» **EXERCISE**: All records, exactly as written, minus the pictures: copy them out.

++++ DATASET

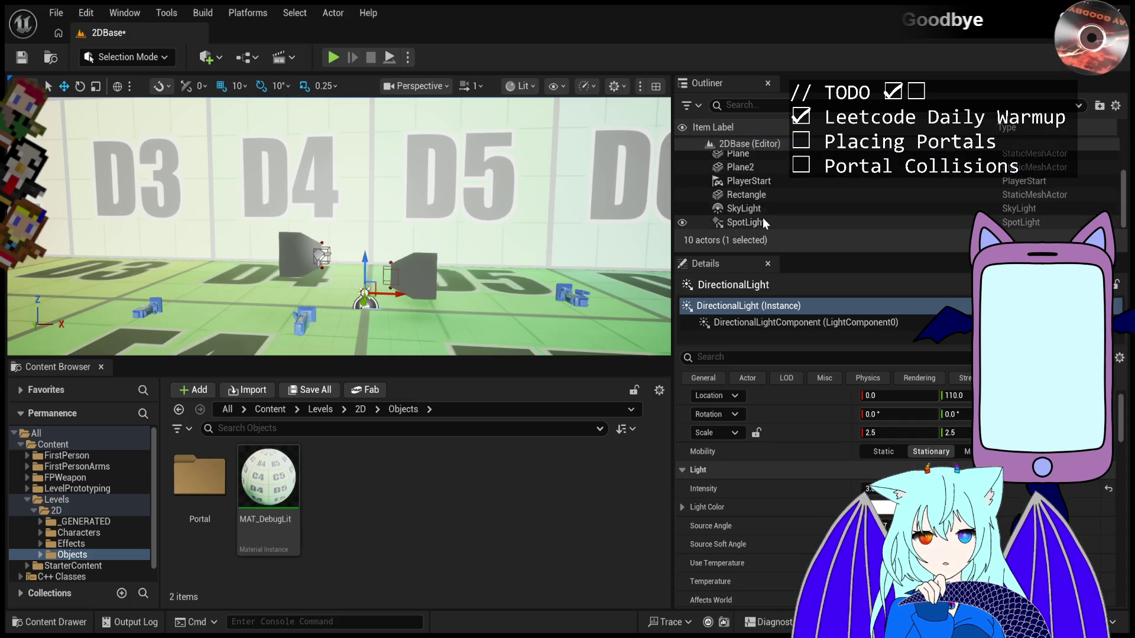
click(763, 195)
mouse_move(594, 257)
mouse_down()
mouse_move(532, 213)
mouse_move(437, 177)
mouse_up()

++++++++

» **REPLY TO THE EXERCISE**:
click(763, 195)
mouse_move(594, 257)
mouse_down()
mouse_move(532, 213)
mouse_move(437, 177)
mouse_up()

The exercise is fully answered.